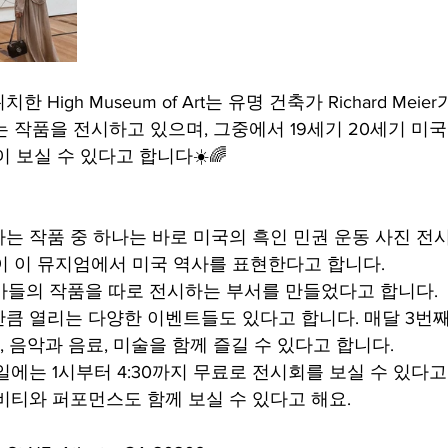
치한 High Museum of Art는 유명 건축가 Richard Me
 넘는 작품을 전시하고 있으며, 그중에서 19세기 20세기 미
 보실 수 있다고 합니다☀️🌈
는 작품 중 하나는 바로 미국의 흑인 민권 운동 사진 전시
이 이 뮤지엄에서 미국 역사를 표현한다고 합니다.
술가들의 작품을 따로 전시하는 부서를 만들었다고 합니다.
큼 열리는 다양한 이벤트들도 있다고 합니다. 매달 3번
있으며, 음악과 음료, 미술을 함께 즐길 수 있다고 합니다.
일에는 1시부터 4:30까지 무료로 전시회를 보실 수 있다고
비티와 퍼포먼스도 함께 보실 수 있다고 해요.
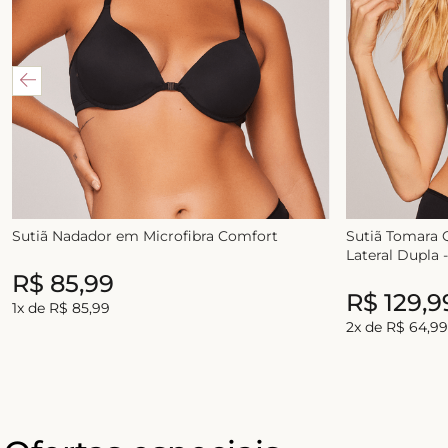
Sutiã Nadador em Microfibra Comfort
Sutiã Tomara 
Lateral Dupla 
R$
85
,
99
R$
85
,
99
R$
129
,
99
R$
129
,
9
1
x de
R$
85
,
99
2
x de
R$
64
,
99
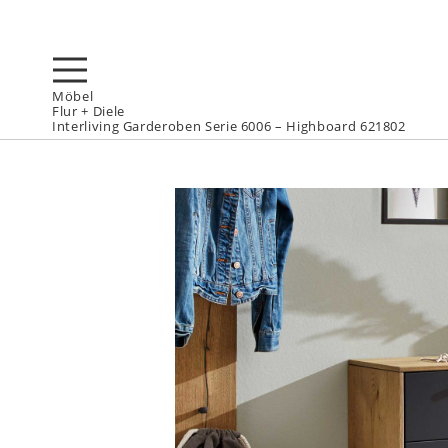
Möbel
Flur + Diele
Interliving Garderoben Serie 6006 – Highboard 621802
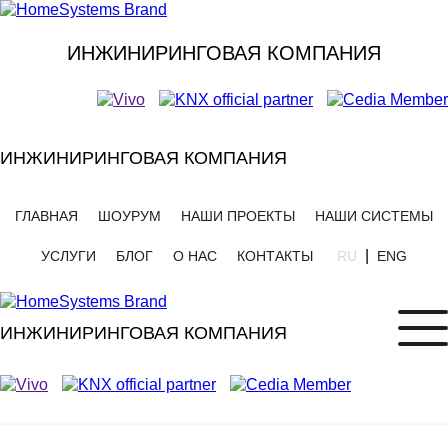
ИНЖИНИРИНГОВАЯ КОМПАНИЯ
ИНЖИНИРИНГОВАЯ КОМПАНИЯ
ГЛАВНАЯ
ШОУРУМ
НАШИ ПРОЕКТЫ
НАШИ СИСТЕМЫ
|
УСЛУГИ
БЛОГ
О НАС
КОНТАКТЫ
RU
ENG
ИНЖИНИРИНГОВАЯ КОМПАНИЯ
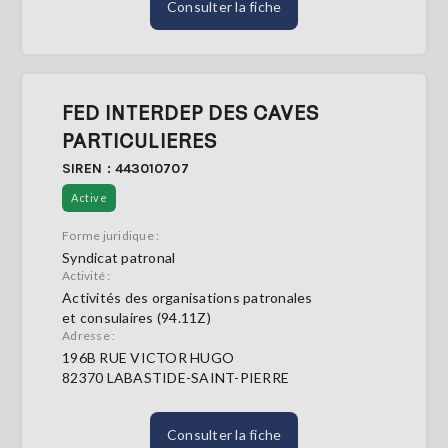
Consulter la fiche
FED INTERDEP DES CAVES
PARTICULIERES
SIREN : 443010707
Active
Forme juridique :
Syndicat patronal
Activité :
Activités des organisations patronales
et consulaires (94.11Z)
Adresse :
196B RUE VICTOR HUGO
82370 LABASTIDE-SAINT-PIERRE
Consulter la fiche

--------------------------------

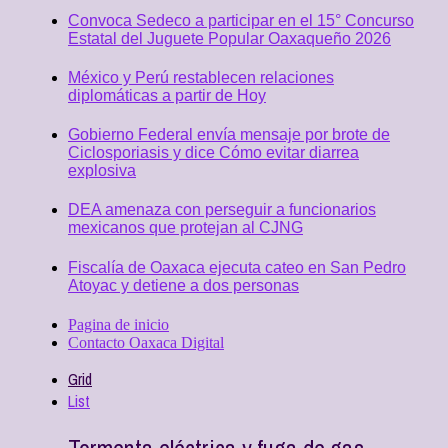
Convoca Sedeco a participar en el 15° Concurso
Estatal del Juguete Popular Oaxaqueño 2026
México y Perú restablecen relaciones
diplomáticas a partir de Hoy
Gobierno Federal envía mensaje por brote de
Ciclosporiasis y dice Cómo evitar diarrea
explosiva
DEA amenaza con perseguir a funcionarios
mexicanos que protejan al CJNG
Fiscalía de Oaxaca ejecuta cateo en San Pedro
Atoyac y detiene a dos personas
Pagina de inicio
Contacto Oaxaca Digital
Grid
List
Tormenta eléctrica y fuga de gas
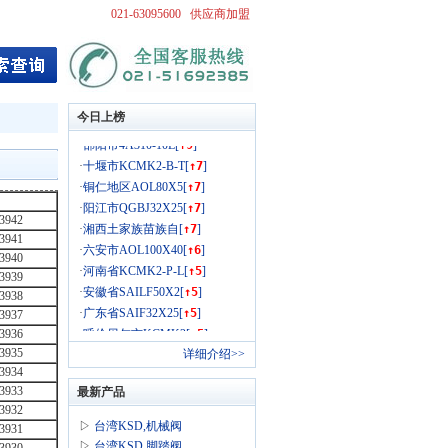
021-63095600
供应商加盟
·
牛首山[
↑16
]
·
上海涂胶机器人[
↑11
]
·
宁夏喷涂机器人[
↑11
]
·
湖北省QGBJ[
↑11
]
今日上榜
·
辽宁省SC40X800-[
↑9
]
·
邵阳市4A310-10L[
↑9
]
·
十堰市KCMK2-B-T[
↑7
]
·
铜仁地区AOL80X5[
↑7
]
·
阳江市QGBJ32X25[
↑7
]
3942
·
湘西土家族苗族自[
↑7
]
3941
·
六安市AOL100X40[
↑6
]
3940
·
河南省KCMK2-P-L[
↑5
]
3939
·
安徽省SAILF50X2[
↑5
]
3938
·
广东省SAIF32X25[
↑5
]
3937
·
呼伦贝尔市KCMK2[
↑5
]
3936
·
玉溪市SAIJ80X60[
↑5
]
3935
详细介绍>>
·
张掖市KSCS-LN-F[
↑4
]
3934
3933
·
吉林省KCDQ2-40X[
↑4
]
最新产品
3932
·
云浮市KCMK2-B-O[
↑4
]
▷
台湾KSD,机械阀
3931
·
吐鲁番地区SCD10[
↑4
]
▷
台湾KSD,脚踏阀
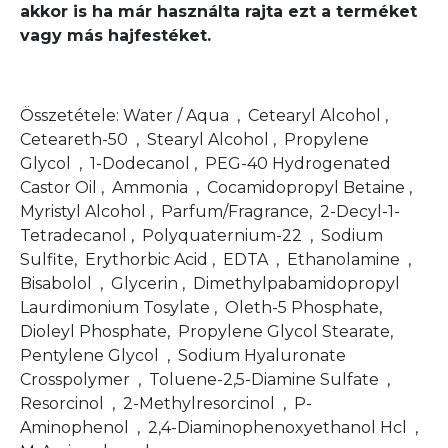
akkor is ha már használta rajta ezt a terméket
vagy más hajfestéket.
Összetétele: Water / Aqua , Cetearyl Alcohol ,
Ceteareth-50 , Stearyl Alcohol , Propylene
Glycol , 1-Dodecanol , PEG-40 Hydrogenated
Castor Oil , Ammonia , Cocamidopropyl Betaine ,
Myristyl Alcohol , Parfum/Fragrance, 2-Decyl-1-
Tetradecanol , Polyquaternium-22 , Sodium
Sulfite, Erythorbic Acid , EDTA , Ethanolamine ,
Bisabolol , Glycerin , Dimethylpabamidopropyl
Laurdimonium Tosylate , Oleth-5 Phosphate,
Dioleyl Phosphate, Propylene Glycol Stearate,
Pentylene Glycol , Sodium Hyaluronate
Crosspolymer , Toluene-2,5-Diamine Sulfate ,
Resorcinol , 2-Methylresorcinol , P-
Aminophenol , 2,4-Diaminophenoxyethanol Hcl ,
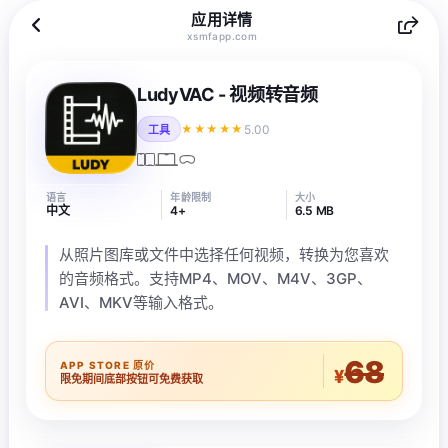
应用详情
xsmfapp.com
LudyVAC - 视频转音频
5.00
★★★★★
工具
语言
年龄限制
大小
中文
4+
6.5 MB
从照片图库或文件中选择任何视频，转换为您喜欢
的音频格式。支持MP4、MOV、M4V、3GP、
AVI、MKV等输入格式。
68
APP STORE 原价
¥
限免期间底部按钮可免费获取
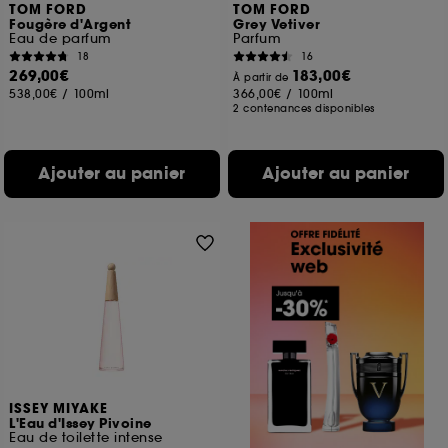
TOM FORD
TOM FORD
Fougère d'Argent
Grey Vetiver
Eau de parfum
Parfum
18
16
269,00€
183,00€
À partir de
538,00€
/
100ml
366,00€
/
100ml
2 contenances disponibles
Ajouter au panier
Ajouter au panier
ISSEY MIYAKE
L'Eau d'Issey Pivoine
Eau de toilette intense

--------------------------------

# Exercise requirements
Only lines holding the word "Glycol" are wanted, so copy each of them from the records above.

# Answer section
Glycol , 1-Dodecanol , PEG-40 Hydrogenated
Dioleyl Phosphate, Propylene Glycol Stearate,
Pentylene Glycol , Sodium Hyaluronate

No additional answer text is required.